**DATASET**
+++++
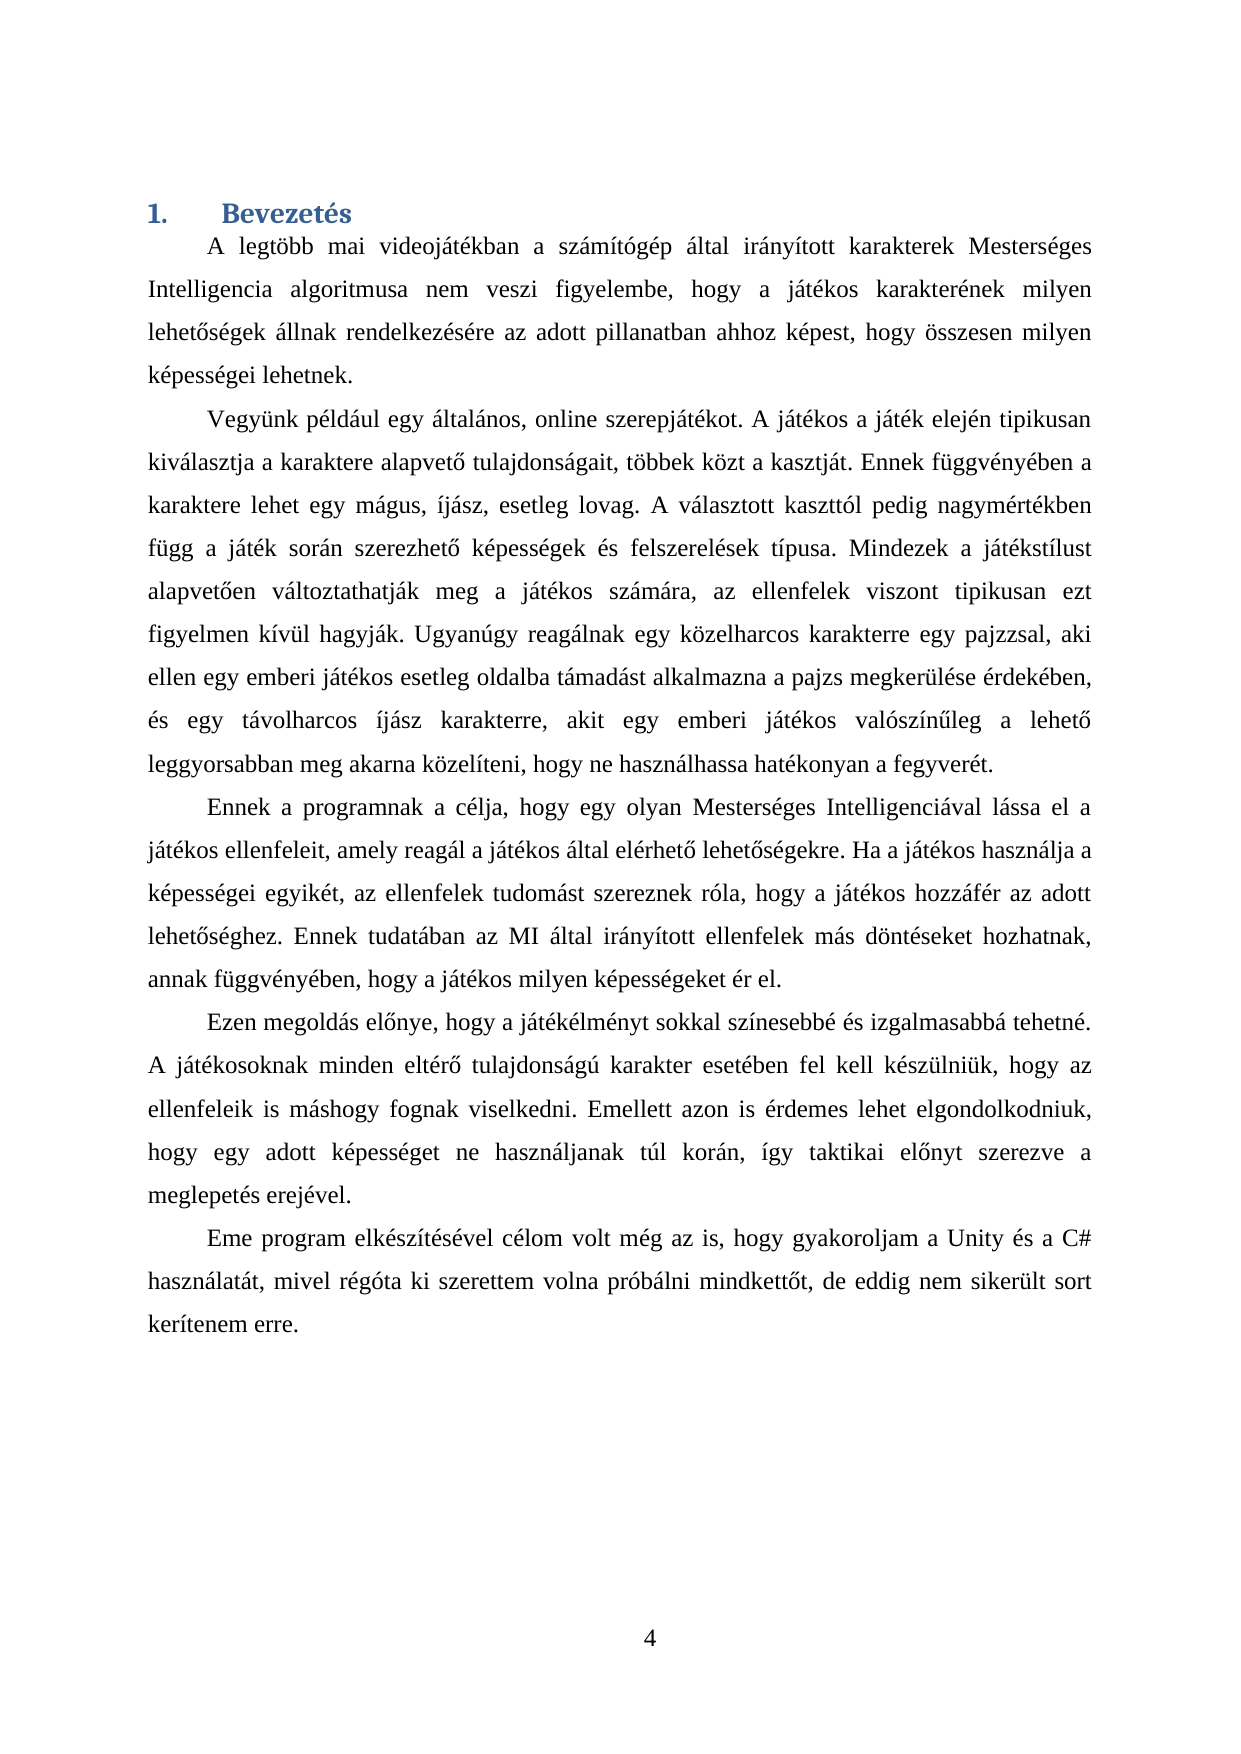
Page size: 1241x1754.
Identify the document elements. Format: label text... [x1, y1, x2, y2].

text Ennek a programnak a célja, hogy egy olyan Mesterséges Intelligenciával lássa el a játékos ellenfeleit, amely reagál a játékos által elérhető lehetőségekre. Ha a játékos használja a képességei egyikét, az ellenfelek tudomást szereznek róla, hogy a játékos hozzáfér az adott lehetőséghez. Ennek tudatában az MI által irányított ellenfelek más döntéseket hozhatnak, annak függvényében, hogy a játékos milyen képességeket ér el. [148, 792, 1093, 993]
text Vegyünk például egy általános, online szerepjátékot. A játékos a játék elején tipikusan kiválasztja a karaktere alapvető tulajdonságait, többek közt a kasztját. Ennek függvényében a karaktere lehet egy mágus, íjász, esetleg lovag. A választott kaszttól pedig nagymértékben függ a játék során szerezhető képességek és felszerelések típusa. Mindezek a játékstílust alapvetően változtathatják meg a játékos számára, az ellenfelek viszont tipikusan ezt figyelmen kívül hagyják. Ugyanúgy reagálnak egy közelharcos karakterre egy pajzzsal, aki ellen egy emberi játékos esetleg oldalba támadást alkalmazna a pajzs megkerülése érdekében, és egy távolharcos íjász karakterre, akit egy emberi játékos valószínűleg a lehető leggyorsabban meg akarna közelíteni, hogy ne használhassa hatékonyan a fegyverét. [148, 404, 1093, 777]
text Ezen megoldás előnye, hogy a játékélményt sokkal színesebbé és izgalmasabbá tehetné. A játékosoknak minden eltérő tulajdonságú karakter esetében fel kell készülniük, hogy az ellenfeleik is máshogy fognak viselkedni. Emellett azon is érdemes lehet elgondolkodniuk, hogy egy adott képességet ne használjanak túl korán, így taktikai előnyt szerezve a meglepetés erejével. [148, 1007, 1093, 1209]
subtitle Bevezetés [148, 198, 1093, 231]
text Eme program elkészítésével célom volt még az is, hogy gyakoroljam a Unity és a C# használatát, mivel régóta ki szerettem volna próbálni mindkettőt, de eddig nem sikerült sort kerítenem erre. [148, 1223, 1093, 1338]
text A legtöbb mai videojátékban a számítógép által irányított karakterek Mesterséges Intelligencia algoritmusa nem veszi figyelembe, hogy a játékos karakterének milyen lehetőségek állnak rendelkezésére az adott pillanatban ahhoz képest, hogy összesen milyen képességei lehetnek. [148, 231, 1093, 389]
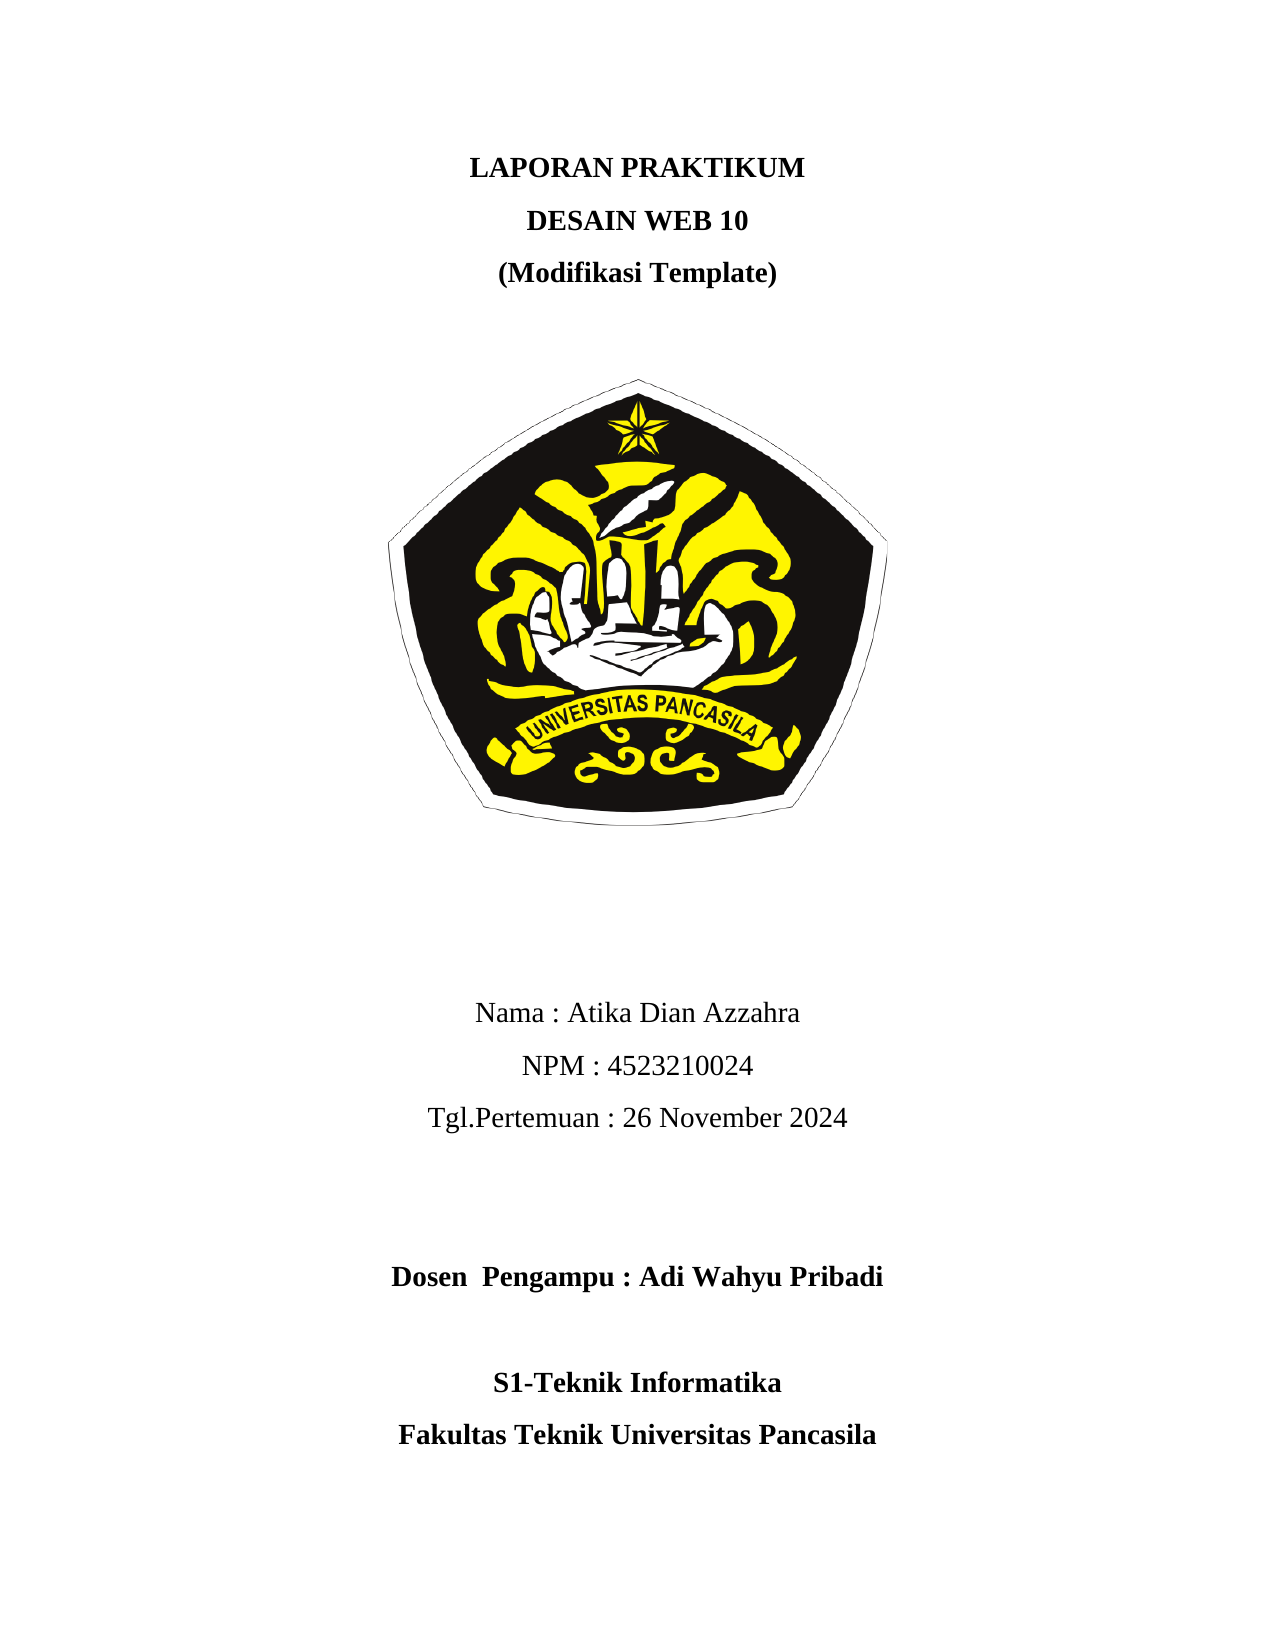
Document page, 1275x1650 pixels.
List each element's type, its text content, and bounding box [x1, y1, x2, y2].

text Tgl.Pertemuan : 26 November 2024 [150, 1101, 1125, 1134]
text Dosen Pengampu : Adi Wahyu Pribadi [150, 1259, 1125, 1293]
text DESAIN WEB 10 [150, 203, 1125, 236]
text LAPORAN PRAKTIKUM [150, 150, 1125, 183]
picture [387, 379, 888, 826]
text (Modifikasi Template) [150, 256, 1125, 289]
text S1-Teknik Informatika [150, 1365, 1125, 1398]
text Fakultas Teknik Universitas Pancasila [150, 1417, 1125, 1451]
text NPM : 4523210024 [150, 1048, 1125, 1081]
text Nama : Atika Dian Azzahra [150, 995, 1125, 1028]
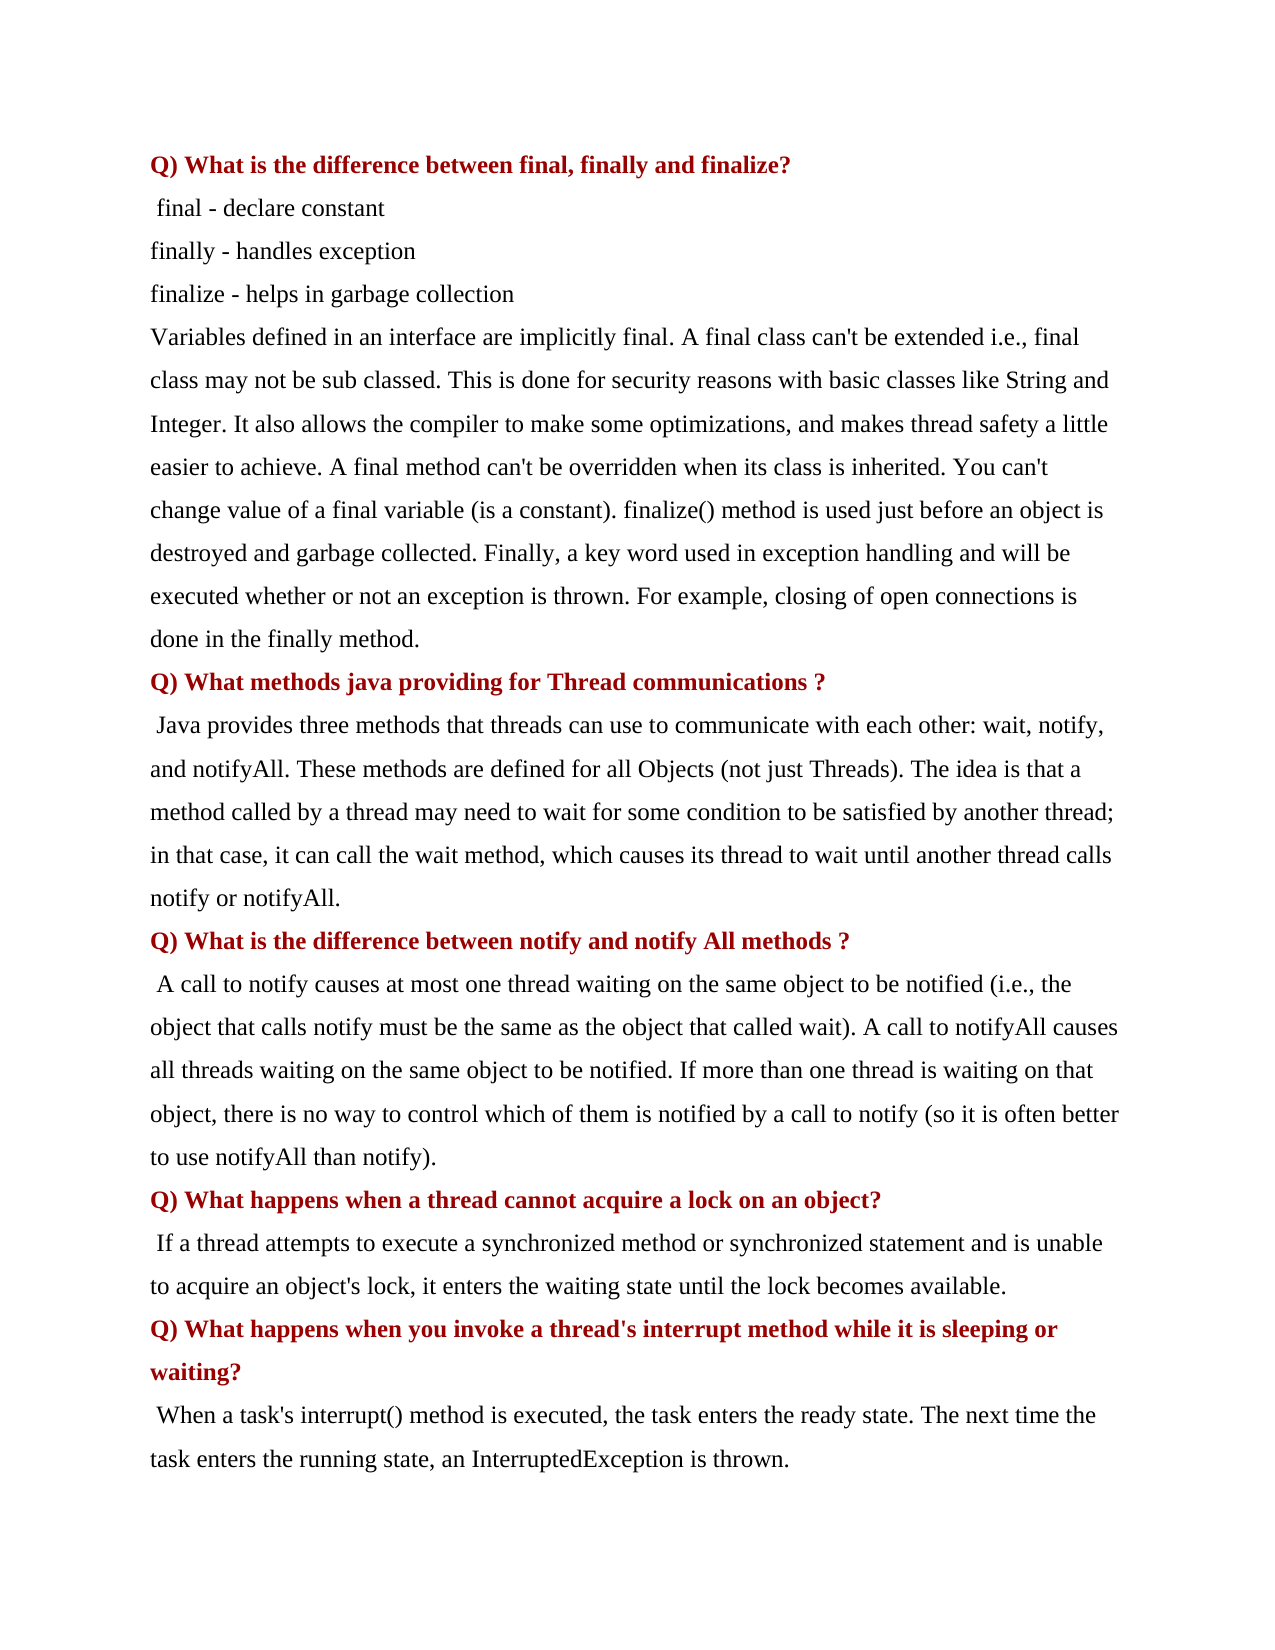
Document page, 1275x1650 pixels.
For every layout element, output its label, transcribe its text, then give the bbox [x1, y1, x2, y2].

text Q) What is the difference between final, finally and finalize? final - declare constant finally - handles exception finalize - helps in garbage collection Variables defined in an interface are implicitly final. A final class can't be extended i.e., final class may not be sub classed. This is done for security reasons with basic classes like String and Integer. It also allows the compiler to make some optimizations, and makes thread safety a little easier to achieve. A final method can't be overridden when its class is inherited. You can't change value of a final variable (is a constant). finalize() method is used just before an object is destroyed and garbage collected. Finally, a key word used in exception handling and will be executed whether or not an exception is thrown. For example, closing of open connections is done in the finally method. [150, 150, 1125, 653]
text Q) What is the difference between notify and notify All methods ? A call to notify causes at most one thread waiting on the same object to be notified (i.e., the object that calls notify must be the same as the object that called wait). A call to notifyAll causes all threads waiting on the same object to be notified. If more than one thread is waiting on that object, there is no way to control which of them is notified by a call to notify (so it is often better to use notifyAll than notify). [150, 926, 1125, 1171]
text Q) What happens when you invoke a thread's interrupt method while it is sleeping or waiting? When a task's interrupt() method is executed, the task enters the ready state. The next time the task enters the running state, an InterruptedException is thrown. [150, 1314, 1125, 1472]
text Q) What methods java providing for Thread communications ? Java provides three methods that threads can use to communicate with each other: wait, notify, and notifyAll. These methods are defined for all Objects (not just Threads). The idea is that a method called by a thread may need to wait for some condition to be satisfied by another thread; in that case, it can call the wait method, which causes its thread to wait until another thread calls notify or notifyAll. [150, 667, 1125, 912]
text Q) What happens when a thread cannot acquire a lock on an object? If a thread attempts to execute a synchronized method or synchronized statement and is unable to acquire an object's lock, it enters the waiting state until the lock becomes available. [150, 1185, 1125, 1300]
+++++
**WORK INSTRUCTIONS**
What lines in the entries above include the string "Mesterséges"? Return each one.

**RESPONSE TO THE TASK**
text Ennek a programnak a célja, hogy egy olyan Mesterséges Intelligenciával lássa el a játékos ellenfeleit, amely reagál a játékos által elérhető lehetőségekre. Ha a játékos használja a képességei egyikét, az ellenfelek tudomást szereznek róla, hogy a játékos hozzáfér az adott lehetőséghez. Ennek tudatában az MI által irányított ellenfelek más döntéseket hozhatnak, annak függvényében, hogy a játékos milyen képességeket ér el. [148, 792, 1093, 993]
text A legtöbb mai videojátékban a számítógép által irányított karakterek Mesterséges Intelligencia algoritmusa nem veszi figyelembe, hogy a játékos karakterének milyen lehetőségek állnak rendelkezésére az adott pillanatban ahhoz képest, hogy összesen milyen képességei lehetnek. [148, 231, 1093, 389]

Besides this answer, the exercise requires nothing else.